Ill probably going to get the fallkniven as I hear the ESEEs come slightly dull and I will not be able to afford a sharpening system for a while as well as sharpening knocks the rust off but can rub the coating off too if you make a mistake not an issue with stainless steel.


Based on your concerns with rust, I agree that stainless is probably your best choice.

I'm not a fan of coated blades, in fact I might even go so far as to say I downright dislike them, but I have to give RAT (ESEE) full marks for their coating. It is extremely tough and holds up well.
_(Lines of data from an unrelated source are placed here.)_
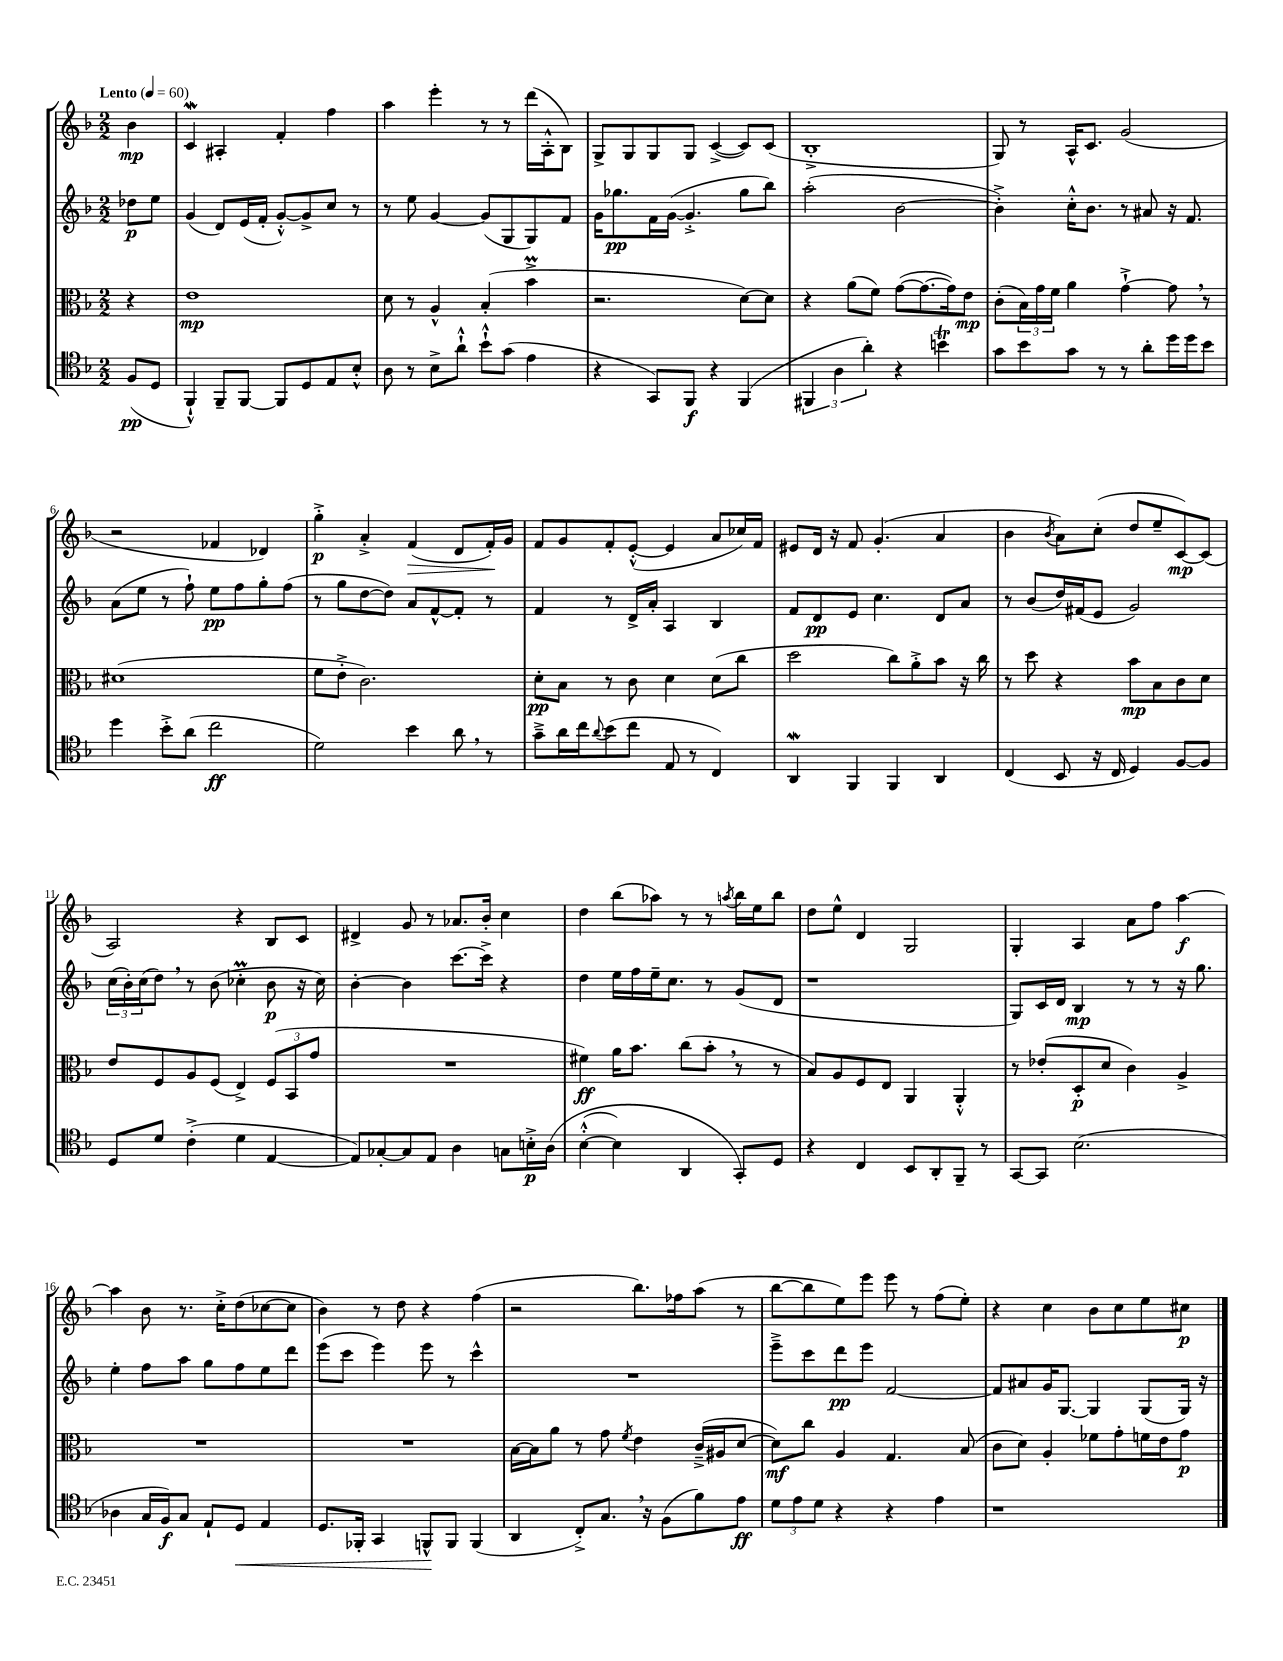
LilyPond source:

<<
\new StaffGroup <<
\new Staff = "s0" {
    \clef treble \key f \major \numericTimeSignature \time 2/2 \partial 4 \tempo "Lento" 4 = 60
    bes'4\mp |
    c'4\mordent ais4-. f'4-. f''4 |
    a''4 e'''4-. r8 r8 d'''16( a16-.-^ bes8) |
    g8-> g8 g8 g8 c'4~->( c'8) c'8( |
    bes1-.-> |
    g8) r8 a16-^ c'8. g'2( |
    r2 fes'4 des'4) |
    g''4-.->\p a'4-.-> f'4\>( d'8 f'16-.\!) g'16 |
    f'8 g'8 f'8-. e'8~-.-^( e'4 a'8 ces''16) f'16 |
    eis'8 d'16 r16 f'8 g'4.-.( a'4 |
    bes'4 \acciaccatura { bes'8 } a'8) c''8-.( d''8 e''8-- c'8~\mp) c'8( |
    a2) r4 bes8 c'8 |
    dis'4-> g'8 r8 aes'8. bes'16-. c''4 |
    d''4 bes''8( aes''8) r8 r8 \acciaccatura { a''8 } bes''16 e''16 bes''8 |
    d''8 e''8-^ d'4 g2 |
    g4-. a4 a'8 f''8 a''4~\f |
    a''4 bes'8 r8. c''16-.-> d''8( ces''8~ ces''8 |
    bes'4) r8 d''8 r4 f''4( |
    r2 bes''8.) fes''16 a''8( r8 |
    bes''8~ bes''8 e''8) e'''8 e'''8 r8 f''8( e''8-.) |
    r4 c''4 bes'8 c''8 e''8 cis''8\p \bar "|." |
}
\new Staff = "s1" {
    \clef treble \key f \major \numericTimeSignature \time 2/2 \partial 4
    des''8\p e''8 |
    g'4( d'8) e'16( f'16-. g'8~-.-^) g'8-> c''8 r8 |
    r8 e''8 g'4~ g'8( g8 g8) f'8 |
    g'16 ges''8.\pp f'16 g'16~( g'4.-.-> ges''8 bes''8) |
    a''2-.( bes'2~ |
    bes'4-.->) c''16-.-^ bes'8. r8 ais'8 r16 f'8. |
    a'8( e''8 r8 f''8-!) e''8\pp f''8 g''8-. f''8( |
    r8 g''8 d''8~ d''8) a'8 f'8~-^ f'8-. r8 |
    f'4 r8 d'16-> a'16-. a4 bes4 |
    f'8 d'8\pp e'8 c''4. d'8 a'8 |
    r8 bes'8( d''16) fis'16( e'8 g'2) |
    \tuplet 3/2 { c''16( bes'16-.) c''16( } d''8) \breathe r8 bes'8( ces''4-.\prall bes'8\p r16 ces''16) |
    bes'4~-. bes'4 c'''8.~ c'''16-> r4 |
    d''4 e''16 f''16 e''16-- c''8. r8 g'8( d'8 |
    r1 |
    g8) c'16 d'16 bes4\mp r8 r8 r16 g''8. |
    e''4-. f''8 a''8 g''8 f''8 e''8 d'''8 |
    e'''8( c'''8 e'''4) e'''8 r8 c'''4-^ |
    R1 |
    e'''8---> c'''8 d'''8\pp e'''8 f'2~ |
    f'8 ais'8 g'16 g8.~ g4 g8( g16) r16 \bar "|." |
}
\new Staff = "s2" {
    \clef alto \key f \major \numericTimeSignature \time 2/2 \partial 4
    r4 |
    e'1\mp |
    d'8 r8 a4-^ bes4-.( bes'4->\prall |
    r2. d'8~) d'8 |
    r4 a'8( f'8) g'8~( g'8.~ g'16) e'8\mp |
    c'8-.( \tuplet 3/2 { bes16) g'16 f'16 } a'4 g'4~-!-> g'8 \breathe r8 |
    dis'1( |
    f'8 e'8-.-> c'2.) |
    d'8-.\pp bes8 r8 c'8 d'4 d'8( c''8 |
    d''2 c''8) a'8-.-> bes'8 r16 c''16 |
    r8 d''8 r4 bes'8\mp bes8 c'8 d'8 |
    e'8 f8 a8 f8( e4->) \tuplet 3/2 { f8( bes,8 g'8 } |
    R1 |
    fis'4\ff) a'16 bes'8. c''8( bes'8-. \breathe r8 r8 |
    bes8) a8 f8 e8 a,4 a,4-.-^ |
    r8 ees'8-.( d8-.\p d'8 c'4) a4-> |
    R1 |
    R1 |
    bes16~ bes16 a'8 r8 g'8 \acciaccatura { f'8 } e'4 c'16--->( ais16 d'8~ |
    d'8\mf) c''8 a4 g4. bes8( |
    c'8 d'8) a4-. fes'8 g'8-. f'16 e'16 g'8\p \bar "|." |
}
\new Staff = "s3" {
    \clef tenor \key f \major \numericTimeSignature \time 2/2 \partial 4
    f8\pp( d8 |
    f,4-!-^) f,8-- f,8~ f,8 d8 e8 bes8-.-^ |
    a8 r8 bes8-> a'8-!-^ bes'8-!-^ g'8( e'4 |
    r4 g,8) f,8\f r4 f,4( |
    \tuplet 3/2 { fis,4 a4 a'4-.) } r4 b'4\trill |
    g'8 bes'8 g'8 r8 r8 a'8-. d''16 d''16 bes'8 |
    d''4 bes'8-.-> a'8( c''2\ff |
    d'2) bes'4 a'8 \breathe r8 |
    g'8---> a'16 c''16 \appoggiatura { a'8 } bes'8( c''8 e8 r8 c4) |
    a,4\mordent f,4 f,4 a,4 |
    c4( bes,8 r16 c16 d4) f8~ f8 |
    d8 d'8 c'4-.->( d'4 e4~ |
    e8) ges8~-. ges8 e8 a4 g8 b16-.->\p a16\( |
    bes4~-.-^( bes4) a,4 g,8-.\) d8 |
    r4 c4 bes,8 a,8-. f,8-- r8 |
    g,8~ g,8 bes2.( |
    aes4 g16 f16\f) g8 e8-! d8\< e4 |
    d8. fes,16-. g,4 f,8-^\! f,8 f,4( |
    a,4 c8-.->) g8. \breathe r16 f8( f'8) e'8\ff |
    \tuplet 3/2 { d'8 e'8 d'8 } r4 r4 e'4 |
    r1 \bar "|." |
}
>>
>>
Also, plan on sharpening sooner, rather than later. My experience is that factory edges don't hold as well as one that has been sharpened past the factory edge and into "virgin" steel. OMMV

Kevin
 
The ESEE are certainly NOT dull. They come razor sharp from the factory. I would say some of the best factory edges I have came across yet. And they hold and edge well. The 1095 they use is a common knife steel but they do an exceptional heat treating job that give their knives an unbelievable durability and edge retention! I do however still prefer the VG10 because I have had and experienced first hand excellent performance and durability from them all.
 
Whatever you pick.. I just wanted to point out also all My Esse Knives shave hair straight out of the box. And are easy to sharpen. You are gonna need at least a cheap stone to sharpen your knife. If you learn how to use a stone you won't need a fancy setup :)
 
Ill probably going to get the fallkniven as I hear the ESEEs come slightly dull and I will not be able to afford a sharpening system for a while as well as sharpening knocks the rust off but can rub the coating off too if you make a mistake not an issue with stainless steel.

i'd strongly advise you to add a DC-3 or a DC-4 stone to your order.
 
VG10 is great steel, and almost any knife, IMO, will chip or roll if you cut into/drop hard enough onto rocks/granite/metal etc.. Just chop onto wood, and you shouldn't get any issues with your edge chipping or rolling.

You should at least learn how to sharpen, and if you want a knife that will be easy, IMHO to sharpen in the field, go convex. But then again, there are plenty of guys who find sharpening V-grind in the field just as easy.

hey Sambo, how hard is it to sharpen a convex ground knife on the DC4 stone? I'm thinking of getting one as well.
 
hey Sambo, how hard is it to sharpen a convex ground knife on the DC4 stone? I'm thinking of getting one as well.

'tis eZ.

might take a small amount of practice and i reccomend you try the felt-tip-pen trick while learning.

you need a slightly steeper angle than you would feel comfortable with if it was a flat-grind, but not by much.

anyone with enough intelligence to use a computer and read this post can learn to do it if they put their minds to it.

i have a DC3 stone and will get a DC4 with my next order (the '3 is pretty small).

be warned, when brand new, the diamond side of those Fallkniven stones is freakishly abrasive.